Tuesday, December 16, 2014
I feel like there are two types of people in this world. Those who spend their existence documenting their lives and those who don't. Sounds like two extremes... but I think it's true.
I have always been one who loved to document life. It probably started through letters to my cousins I left behind in Idaho (which we laugh about now because for every 5 letters I sent, I probably received one back) and then in 5th grade it happened. Every week we had to write in our journals. I have written in some sort of journal once a week ever since. That means I have 20 years of documented thoughts. 20.
So of course I always love when I hear encouragement from the church to write in journals. It is definitely a pat on the back. I state how much I love journaling because I don't want to give off the wrong idea that I actually do it because I am supposed to. I do it because I love it. But I've been thinking about why we are encouraged to journal.
I think it's kinda a strange thing to encourage. This idea of writing down our thoughts, our ideas, our current life situations with the knowledge that no one might ever read it. Or for me, the frightening thought that someday someone might actually sit down and read 20 years of journals. That poor soul.
Every once in a while I go back and read my journals. Now beyond the embarrassingly long list of guys that consumed my every thought for the past 20 years, I feel like I always gain something from reading my journals. I think the most valuable lesson I learn time and time again when I read about days of the past is, "This too will pass." No matter the trial, no matter the hardship, every thing eventually turns out okay. The pain eventually dulls, the insecurities melt away. No matter the event or trial eventually I can look back and see that not being asked to your jr. prom is not the end of the world.
Of course I bring up something so insignificant as a stupid high school dance because 99% of the world's population has the wisdom to recognize the truth of how insignificant it is. But to that poor 17 year old girl.... it was everything. And the more I read my journals I can see that no matter the trial nothing is worth compromising standards or giving up on God because this too shall pass.

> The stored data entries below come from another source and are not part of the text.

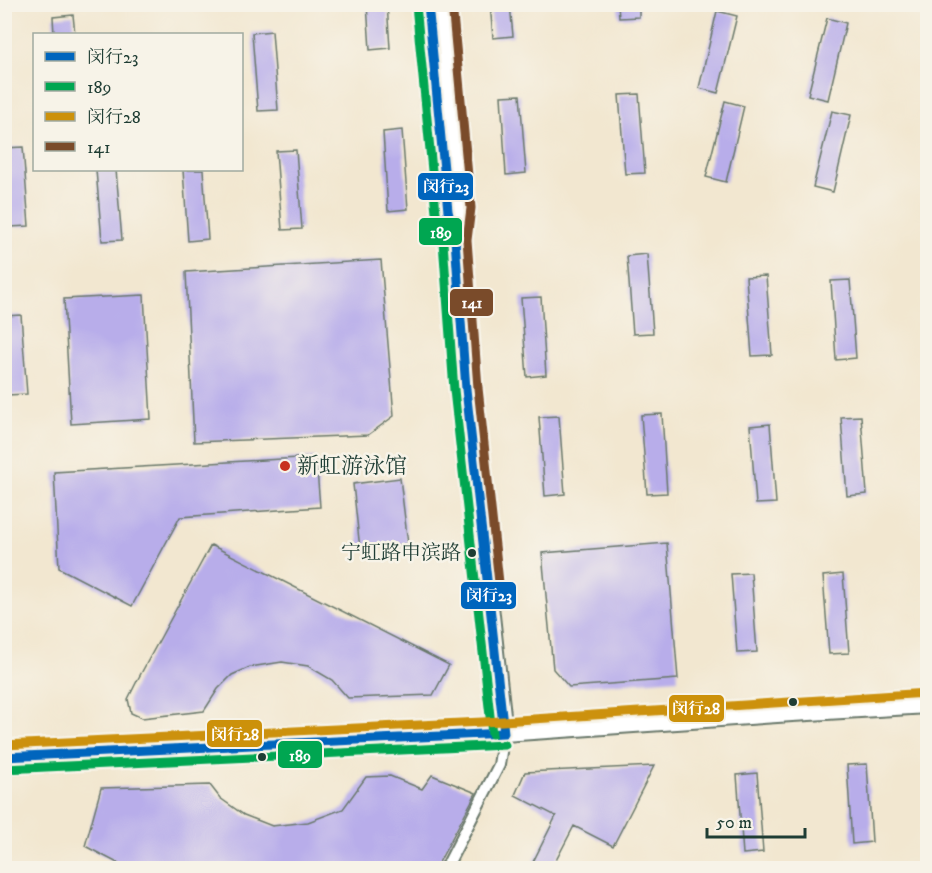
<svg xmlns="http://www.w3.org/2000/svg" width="932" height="873" font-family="'IM FELL DW Pica','Noto Serif SC',serif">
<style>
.building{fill:#b8adea}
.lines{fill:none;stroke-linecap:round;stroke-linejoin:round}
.street-casing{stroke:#69786b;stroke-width:14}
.secondary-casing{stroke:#69786b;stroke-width:20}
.street{stroke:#fff;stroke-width:10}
.secondary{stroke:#fff;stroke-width:16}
.bus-1-casing{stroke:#f7f3e8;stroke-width:14}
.bus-2-casing{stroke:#f7f3e8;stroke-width:14}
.bus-3-casing{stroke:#f7f3e8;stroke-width:14}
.bus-4-casing{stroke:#f7f3e8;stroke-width:14}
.bus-1{stroke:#0065bd;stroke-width:9}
.bus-2{stroke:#00a651;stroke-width:9}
.bus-3{stroke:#cc910a;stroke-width:9}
.bus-4{stroke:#7a4b2a;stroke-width:9}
.poi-dot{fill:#c8321e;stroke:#f7f3e8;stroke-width:2}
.bus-dot{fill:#1f3d34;stroke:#f7f3e8;stroke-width:2}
.labels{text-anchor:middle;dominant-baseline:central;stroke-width:5;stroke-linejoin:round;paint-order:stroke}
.bus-label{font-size:20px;fill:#1f3d34;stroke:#f7f3e8;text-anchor:end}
.poi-label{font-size:22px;fill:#1f3d34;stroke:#f7f3e8;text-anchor:start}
.line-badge{stroke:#f7f3e8;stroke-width:2}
.badge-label{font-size:16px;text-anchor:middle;font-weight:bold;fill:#fff}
</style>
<rect width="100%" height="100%" fill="#f7f3e8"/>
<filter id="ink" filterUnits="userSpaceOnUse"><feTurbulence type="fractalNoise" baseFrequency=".0167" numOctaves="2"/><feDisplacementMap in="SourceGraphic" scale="12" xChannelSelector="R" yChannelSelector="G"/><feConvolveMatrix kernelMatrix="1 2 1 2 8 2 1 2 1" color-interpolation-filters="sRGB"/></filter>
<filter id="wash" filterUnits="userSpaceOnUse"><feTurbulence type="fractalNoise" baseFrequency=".008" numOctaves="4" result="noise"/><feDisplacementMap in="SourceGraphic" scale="24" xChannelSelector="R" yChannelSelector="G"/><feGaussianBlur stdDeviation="1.35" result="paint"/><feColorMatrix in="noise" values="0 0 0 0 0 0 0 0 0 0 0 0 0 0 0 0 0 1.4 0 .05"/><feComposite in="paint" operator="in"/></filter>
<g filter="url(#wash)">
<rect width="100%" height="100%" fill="#f2e7d0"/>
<g id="blocks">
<path class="building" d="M367,4H387L390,48L370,50Z
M490,4H510L513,36L493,38Z
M618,4H639V17L619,18Z
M717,11L737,16L718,93L699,88Z
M73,15L75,34H54L53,17Z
M827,18L846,23L828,100L808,95Z
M272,31L278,110L258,111L252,33Z
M639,94L645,173L625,174L619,95Z
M520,95L526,173L506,175L501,96Z
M725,101L744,106L726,182L706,177Z
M832,111L851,115L833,192L813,187Z
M402,130L408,209L388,211L383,132Z
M23,147L29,226L9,227L4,148Z
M296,150L302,229L282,230L276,151Z
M96,170H116L122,240L102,241Z
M183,170H203L208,239L188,241Z
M647,254L653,333L633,334L627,256Z
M381,260L394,416L368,435L194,442L186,272Z
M766,276L772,355L752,356L746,277Z
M850,280L856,358L836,360L831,281Z
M144,295L151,419L71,424L64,299Z
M541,297L546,375L527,377L521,298Z
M21,315L27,394L7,395L4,316Z
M662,414L667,493L647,494L641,415Z
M559,416L565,494L545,496L539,417Z
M861,416L867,494L847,496L841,417Z
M770,424L776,503L756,504L750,426Z
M316,457L320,507L180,517L132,606L59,568L54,472Z
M400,478L408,544L360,549L353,484Z
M667,543L678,679L569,687L553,669L542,553Z
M211,545L449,665L433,695L348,698L332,680L308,666L282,662L250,667L232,675L218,689L204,711L142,718L131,713L128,699L138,679Z
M751,573L757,652L737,653L731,574Z
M843,574L849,653L829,654L823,576Z
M867,764L872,842L852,844L847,765Z
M654,766L613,846L574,826L552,868H530L556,816L515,795L525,772Z
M757,773L763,852L743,854L737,775Z
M432,775L476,793L436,868H127L85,846L101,788L210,785L220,798L244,815L272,826L308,822L343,809L366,777L390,776L422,789Z"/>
</g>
</g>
<g filter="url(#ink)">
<use href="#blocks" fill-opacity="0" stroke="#69786b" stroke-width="1.5"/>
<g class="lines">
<g class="street-casing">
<path id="street" d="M446,868L499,765L504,733"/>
</g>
<g class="secondary-casing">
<path id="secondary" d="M428,4L433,48
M440,4L459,209L455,240L466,389L504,733
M4,757L504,733L792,713L928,705"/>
</g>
<use href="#street" class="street"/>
<use href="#secondary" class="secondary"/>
<g class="bus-1-casing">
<path id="bus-1" d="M428,4L448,211L455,240L466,389L504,733
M4,757L504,733"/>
</g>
<g class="bus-2-casing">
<path id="bus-2" d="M416,5L436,212L443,242L454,390L492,734
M5,769L505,745"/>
</g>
<g class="bus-3-casing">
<path id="bus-3" d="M4,745L503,721L927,693"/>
</g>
<g class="bus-4-casing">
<path id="bus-4" d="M452,4L471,208L467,240L478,388L501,601"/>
</g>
<use href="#bus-1" class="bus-1"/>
<use href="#bus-2" class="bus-2"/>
<use href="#bus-3" class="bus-3"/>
<use href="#bus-4" class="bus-4"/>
</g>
</g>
<circle class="poi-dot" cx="285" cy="466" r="6"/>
<g class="bus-dot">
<circle cx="472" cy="553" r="5"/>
<circle cx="793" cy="702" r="5"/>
<circle cx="262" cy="757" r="5"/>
</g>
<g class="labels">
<g class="bus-label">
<text x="461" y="553">宁虹路申滨路</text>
</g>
<g class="poi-label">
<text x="297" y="466">新虹游泳馆</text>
</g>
</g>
<g class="line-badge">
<rect x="417" y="172" width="57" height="29" rx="6" fill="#0065bd"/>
<rect x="418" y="217" width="45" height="29" rx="6" fill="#00a651"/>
<rect x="449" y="288" width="45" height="29" rx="6" fill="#7a4b2a"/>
<rect x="460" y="581" width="57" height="29" rx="6" fill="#0065bd"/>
<rect x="668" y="694" width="57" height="29" rx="6" fill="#cc910a"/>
<rect x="206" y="719" width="57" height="29" rx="6" fill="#cc910a"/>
<rect x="277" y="740" width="46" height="29" rx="6" fill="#00a651"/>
</g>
<g class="badge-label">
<text x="446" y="192">闵行23</text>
<text x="441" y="238">189</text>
<text x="472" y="308">141</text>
<text x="489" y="601">闵行23</text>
<text x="696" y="714">闵行28</text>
<text x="235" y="740">闵行28</text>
<text x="300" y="761">189</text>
</g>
<rect width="932" height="873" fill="none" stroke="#f7f3e8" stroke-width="24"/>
<rect x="33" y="33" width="210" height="138" fill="#f7f3e8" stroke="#a1aaa0" stroke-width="1.5"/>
<rect x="45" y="52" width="30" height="9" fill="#0065bd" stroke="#a1aaa0" stroke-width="1.5"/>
<text x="87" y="63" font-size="18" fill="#1f3d34">闵行23</text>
<rect x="45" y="82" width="30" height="9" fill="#00a651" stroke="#a1aaa0" stroke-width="1.5"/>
<text x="87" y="93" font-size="18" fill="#1f3d34">189</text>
<rect x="45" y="112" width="30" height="9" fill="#cc910a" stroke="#a1aaa0" stroke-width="1.5"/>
<text x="87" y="123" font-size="18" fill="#1f3d34">闵行28</text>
<rect x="45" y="142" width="30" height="9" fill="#7a4b2a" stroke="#a1aaa0" stroke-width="1.5"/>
<text x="87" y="153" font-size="18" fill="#1f3d34">141</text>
<path d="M707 828v9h98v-9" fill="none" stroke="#1f3d34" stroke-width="3"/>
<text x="716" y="828" font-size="18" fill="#1f3d34" stroke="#f7f3e8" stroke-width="4.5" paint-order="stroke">50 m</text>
</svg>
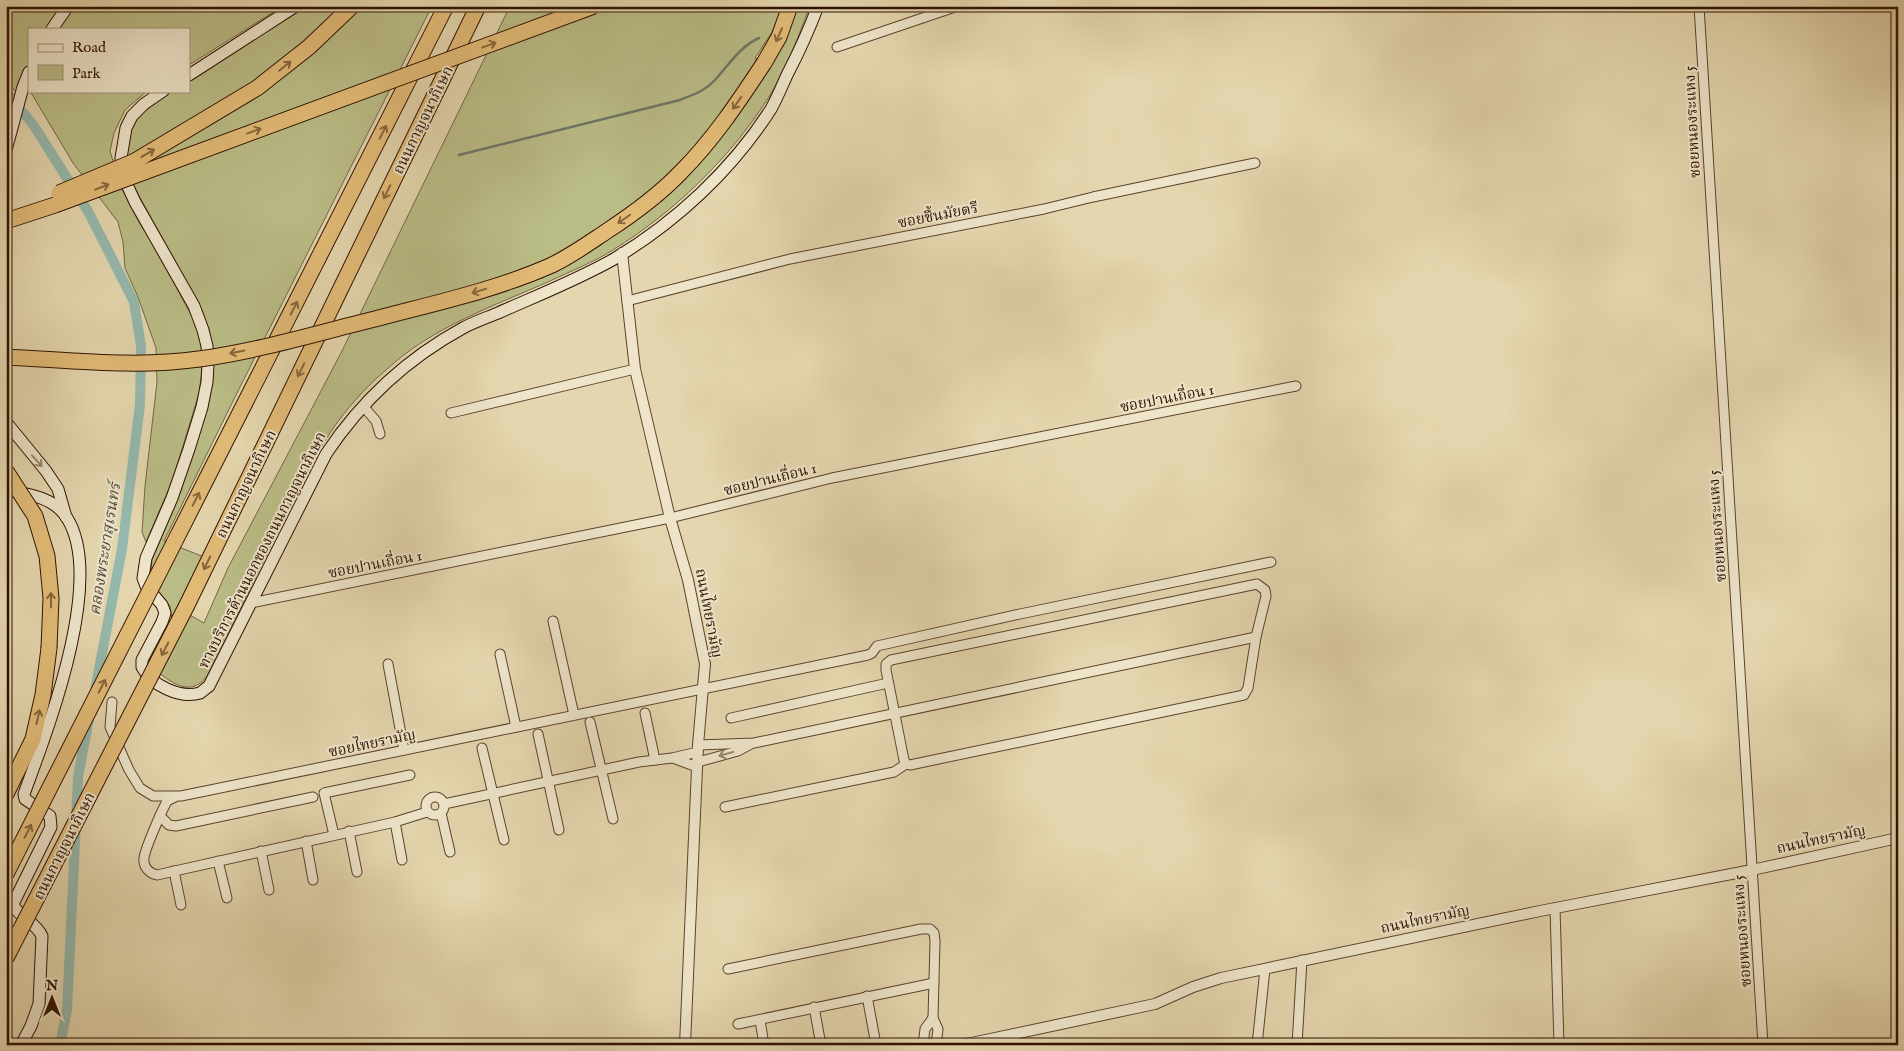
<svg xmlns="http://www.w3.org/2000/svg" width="1904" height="1051" font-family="'IM FELL English','Noto Serif Thai',serif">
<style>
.green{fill:#babc86;stroke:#746643}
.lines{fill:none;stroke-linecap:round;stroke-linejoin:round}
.stream{stroke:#6c7668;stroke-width:2.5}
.canal{stroke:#95b9ae;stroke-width:10}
.minor-casing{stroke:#5c422c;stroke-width:11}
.tertiary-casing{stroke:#5c422c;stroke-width:12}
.secondary-casing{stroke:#2f1100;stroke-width:13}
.motorway-casing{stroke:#2f1100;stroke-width:17}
.minor{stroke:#ede4ca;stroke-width:9}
.tertiary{stroke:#ede4ca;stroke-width:10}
.secondary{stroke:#ede4ca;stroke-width:11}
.motorway{stroke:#e2bb77;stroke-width:15}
.motorway-bridge-casing{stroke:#2f1100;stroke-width:17;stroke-linecap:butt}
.motorway-bridge{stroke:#e2bb77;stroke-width:15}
.oneway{stroke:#88663c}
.oneway2{stroke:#98856f}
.labels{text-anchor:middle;stroke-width:4;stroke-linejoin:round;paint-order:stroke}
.street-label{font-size:15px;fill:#2f1100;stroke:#ede4ca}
.water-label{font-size:16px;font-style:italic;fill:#534c3d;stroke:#ede4ca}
</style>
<rect width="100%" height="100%" fill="#e4d6ae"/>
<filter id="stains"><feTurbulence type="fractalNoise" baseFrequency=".004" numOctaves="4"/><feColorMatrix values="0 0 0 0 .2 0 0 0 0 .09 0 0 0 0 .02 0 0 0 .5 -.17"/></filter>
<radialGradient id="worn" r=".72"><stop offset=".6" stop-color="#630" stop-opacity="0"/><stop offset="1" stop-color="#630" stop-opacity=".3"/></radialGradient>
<g class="green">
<polygon points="6,6 283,6 189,65 189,29 29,29 29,91 21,98 6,80"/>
<path d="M307 6H432L239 389 164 541 204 557 179 609 204 623 228 568 342 351 510 6H783L772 32 755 58 770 66 797 6H810C798 38 785 72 767 100 728 160 674 212 613 250 594 262 571 271 550 281 494 306 432 327 386 370 365 388 345 410 330 433 307 467 291 505 273 541 251 586 230 632 207 676 189 701 166 678 149 665L172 619 170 606 150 581 152 560 177 501 207 406 212 351 209 330 202 310 133 185 125 154 132 126 141 114 172 91H189V81Z"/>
<polygon points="30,91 147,91 125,110 114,133 110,151 120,185 140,224 150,239 194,320 201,340 202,369 199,393 173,479 146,542 142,532 145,486 157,382 156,348 138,297 125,268 123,242 118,222 73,163"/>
</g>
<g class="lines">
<path class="stream" d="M459 155 680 100C692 95 705 91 714 81 729 65 739 47 759 38"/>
<g class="canal">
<polyline points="6,91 34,126 89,213 134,302 141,346 140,405 122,549 95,690"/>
<polyline points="60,1045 67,1010 78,777 89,719"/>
</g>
<g class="minor-casing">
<g id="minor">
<polyline points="1699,6 1763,1045"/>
<polyline points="837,47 958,6"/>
<polyline points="627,301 790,259 1044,209 1093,197 1255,163"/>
<polyline points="363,406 376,421 380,434"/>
<polyline points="451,413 635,369"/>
<polygon points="1257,584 1265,590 1266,596 1256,637 1248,688 1244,695 910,765 906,764 904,760 886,670 886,664 891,660"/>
<polyline points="251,603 670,518 832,478 1296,386"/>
<polyline points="553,621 574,715"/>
<polyline points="500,654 516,727"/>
<polyline points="388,664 404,750"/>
<polyline points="112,702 110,727 129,770 140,788 153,796 181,796 868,655 872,653 877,646 1020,614 1271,562"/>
<polyline points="645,713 655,760"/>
<polyline points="731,718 888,683"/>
<polyline points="590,722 613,819"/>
<polyline points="538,734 559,830"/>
<polyline points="698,745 754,743 1256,637"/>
<polyline points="482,748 504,840"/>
<polyline points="673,758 697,767"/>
<polyline points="698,762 738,751 751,744"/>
<circle cx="435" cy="806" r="9"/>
<path d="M175 797 167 801 165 805C160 815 145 849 144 858 143 867 149 873 157 875L395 822 427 812"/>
<polyline points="444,804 639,762 672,758 698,752"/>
<polyline points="725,807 894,772 906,764"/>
<polyline points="441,813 450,852"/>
<polyline points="160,816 169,825 176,826 313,797"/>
<polyline points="395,822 402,860"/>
<polyline points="349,831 357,872"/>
<polyline points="334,835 324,793 410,775"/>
<polyline points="306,841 313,880"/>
<polyline points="261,851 269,890"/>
<polyline points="218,861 227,898"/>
<polyline points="174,871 181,905"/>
<polyline points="1555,908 1559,1045"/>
<polyline points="728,969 921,929 930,929 934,933 935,941 933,1018 938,1029 936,1045"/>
<polyline points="867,996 876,1045"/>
<polyline points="814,1007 821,1045"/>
<polyline points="760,1020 764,1045"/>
<polyline points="738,1024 934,983"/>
<polyline points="923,1045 925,1029 933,1018"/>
<polyline points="1014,1045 1014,1035"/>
<polyline points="1257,1045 1265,969"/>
<polyline points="1297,1045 1302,960"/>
</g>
</g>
<g class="tertiary-casing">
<g id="tertiary">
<polyline points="622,253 635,369 670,518 688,580 705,664 698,745 685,1045"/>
<polyline points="962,1045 1155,1004 1193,987 1221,978 1540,911 1752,870 1898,838"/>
</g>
</g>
<g class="secondary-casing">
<g id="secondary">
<polyline points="52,29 68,6"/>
<polyline points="189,75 296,6"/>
<path d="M163 91 144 104 132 116 126 128 121 158 122 174 135 202 194 306 203 330 207 346 208 364 207 382 202 407 189 449 172 498 146 558 143 578 146 586 162 605 165 613 162 622 142 660V667C151 685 180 699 200 693 203 691 206 688 209 686L326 454C362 400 406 359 463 328 474 322 486 318 498 313 536 296 577 280 614 259 676 222 732 170 771 109 777 98 782 86 787 75 799 52 809 30 818 6"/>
<polyline points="6,150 23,87 29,72"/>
<polyline points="6,422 46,471 58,489 66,517"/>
<path d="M6 490C28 494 54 497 67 518 106 580 47 731 24 794L25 799 50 816 51 827 13 904C17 916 35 921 42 936L39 1004 31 1026 21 1045"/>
</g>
</g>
<g class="motorway-casing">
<g id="motorway">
<polyline points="764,63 779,37 790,6"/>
<polyline points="174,543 446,6"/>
<polyline points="187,605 478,6"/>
<polyline points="6,794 33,739 43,695 49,648"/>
</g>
</g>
<use href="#minor" class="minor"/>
<use href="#tertiary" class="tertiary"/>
<use href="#secondary" class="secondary"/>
<use href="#motorway" class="motorway"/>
<g class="motorway-bridge-casing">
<g id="motorway-bridge">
<polyline points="59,193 135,161 257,88 309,47 352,6"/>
<polyline points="6,221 55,205 594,6"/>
<path d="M6 357C70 360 136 368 199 359 259 351 317 333 375 319 435 303 496 290 552 265 571 256 589 243 607 231 633 214 659 195 681 172 713 140 739 101 764 63"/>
<polyline points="6,471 35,516 47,556 51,598 49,648"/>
<polyline points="6,874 174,543"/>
<polyline points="6,958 187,605"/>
</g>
</g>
<use href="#motorway-bridge" class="motorway-bridge"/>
</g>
<defs><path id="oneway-shaft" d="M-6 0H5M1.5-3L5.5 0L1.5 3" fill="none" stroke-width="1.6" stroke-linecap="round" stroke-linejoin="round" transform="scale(1.25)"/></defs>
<g class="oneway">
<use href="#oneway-shaft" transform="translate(779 35) rotate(114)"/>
<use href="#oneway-shaft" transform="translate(489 45) rotate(-20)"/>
<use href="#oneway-shaft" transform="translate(285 66) rotate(-39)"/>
<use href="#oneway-shaft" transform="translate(737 103) rotate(125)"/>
<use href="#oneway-shaft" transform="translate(254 131) rotate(-20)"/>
<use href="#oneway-shaft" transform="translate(383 132) rotate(-63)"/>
<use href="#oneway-shaft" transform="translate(148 153) rotate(-31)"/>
<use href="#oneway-shaft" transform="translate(102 187) rotate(-21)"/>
<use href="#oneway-shaft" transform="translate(387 192) rotate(116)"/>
<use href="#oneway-shaft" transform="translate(624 219) rotate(145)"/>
<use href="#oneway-shaft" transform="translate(479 291) rotate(163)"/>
<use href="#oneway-shaft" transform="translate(294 308) rotate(-63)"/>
<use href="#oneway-shaft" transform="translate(237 352) rotate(169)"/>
<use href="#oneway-shaft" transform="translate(301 370) rotate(116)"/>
<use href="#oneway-shaft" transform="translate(196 499) rotate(-63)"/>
<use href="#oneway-shaft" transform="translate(207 563) rotate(116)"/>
<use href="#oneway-shaft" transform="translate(51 600) rotate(-91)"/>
<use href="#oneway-shaft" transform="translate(165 649) rotate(117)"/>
<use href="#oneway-shaft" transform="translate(102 686) rotate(-63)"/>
<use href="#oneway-shaft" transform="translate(38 717) rotate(-77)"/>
<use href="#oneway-shaft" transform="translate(28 831) rotate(-63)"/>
</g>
<g class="oneway2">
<use href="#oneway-shaft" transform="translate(37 461) rotate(48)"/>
<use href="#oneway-shaft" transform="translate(726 754) rotate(165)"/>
</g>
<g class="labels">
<g class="street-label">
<text transform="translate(423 120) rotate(-64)" y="5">ถนนกาญจนาภิเษก</text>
<text transform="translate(1692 122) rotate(-93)" y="5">ซอยหนองระแหง 5</text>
<text transform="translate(938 215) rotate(-11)" y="5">ซอยชื้นมัยตรี</text>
<text transform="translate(1167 398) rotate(-11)" y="5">ซอยปานเถื่อน 1</text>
<text transform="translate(770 479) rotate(-14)" y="5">ซอยปานเถื่อน 1</text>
<text transform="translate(246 484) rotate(-64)" y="5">ถนนกาญจนาภิเษก</text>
<text transform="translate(1717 526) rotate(-94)" y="5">ซอยหนองระแหง 5</text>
<text transform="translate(262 550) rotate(-63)" y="5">ทางบริการด้านนอกของถนนกาญจนาภิเษก</text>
<text transform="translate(375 564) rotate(-11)" y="5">ซอยปานเถื่อน 1</text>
<text transform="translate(709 613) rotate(79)" y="5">ถนนไทยรามัญ</text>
<text transform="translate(372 743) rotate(-12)" y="5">ซอยไทยรามัญ</text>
<text transform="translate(1821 839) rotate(-12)" y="5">ถนนไทยรามัญ</text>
<text transform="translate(64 846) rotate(-63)" y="5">ถนนกาญจนาภิเษก</text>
<text transform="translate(1425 919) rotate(-12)" y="5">ถนนไทยรามัญ</text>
<text transform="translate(1742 931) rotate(-94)" y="5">ซอยหนองระแหง 5</text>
</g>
<g class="water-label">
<text transform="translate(104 549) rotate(-81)" y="6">คลองพระยาสุเรนทร์</text>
</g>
</g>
<rect width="1904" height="1051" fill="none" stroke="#e4d6ae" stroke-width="25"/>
<rect x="8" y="8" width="1889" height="1036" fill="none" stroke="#2f1100" stroke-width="2.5"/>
<rect x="12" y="12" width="1879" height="1026" fill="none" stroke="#2f1100"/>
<rect x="28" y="28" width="162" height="65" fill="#ede4ca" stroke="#a19079"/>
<rect x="38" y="44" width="25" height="8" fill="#ede4ca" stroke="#a19079"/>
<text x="72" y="52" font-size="15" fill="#2f1100">Road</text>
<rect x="38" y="65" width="25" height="15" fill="#babc86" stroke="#a19079"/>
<text x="72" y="78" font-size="15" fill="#2f1100">Park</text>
<g transform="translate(52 998)" stroke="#ede4ca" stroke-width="4" paint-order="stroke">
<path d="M0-4L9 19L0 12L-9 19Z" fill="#2f1100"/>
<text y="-8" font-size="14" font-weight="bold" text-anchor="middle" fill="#2f1100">N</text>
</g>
<rect width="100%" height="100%" filter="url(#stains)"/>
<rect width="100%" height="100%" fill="url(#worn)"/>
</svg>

But sadly bad decisions sometimes can't be taken back.
Journals give us wisdom of our own personal life experiences. It's one thing to be told or advised by someone else's lessons learned.... It is completely different to see it first hand time and time from ourselves.
I recently wrote about time and how it does strange things to us. For the good and for the bad, time helps us forget. It's good because without it, can you even imagine how many horrible things would constantly be swirling around through your head? Thank heavens we forget. But also bad because sometimes with time the lessons we learned are forgotten. We digress.
So as I'm sitting here at 4:30 in the morning snuggled up in my flannel blankie, sitting under our Charlie Brown Christmas tree, sipping on my morning drink of choice I understand a little bit more why I love this time of morning so much. I love the time I have to reflect and write and read. Now clearly I wish it was not at 4:30 am..... because that means I am currently going to bed around 7:30. Yes. Totally socially unacceptable. But in the quiet of the morning, I love it. It gives me the meaning and purpose I need to get through another day. It gives me the courage to be a good teacher. Yes. I said courage.
But that'll have to wait for another day because the gym is waiting.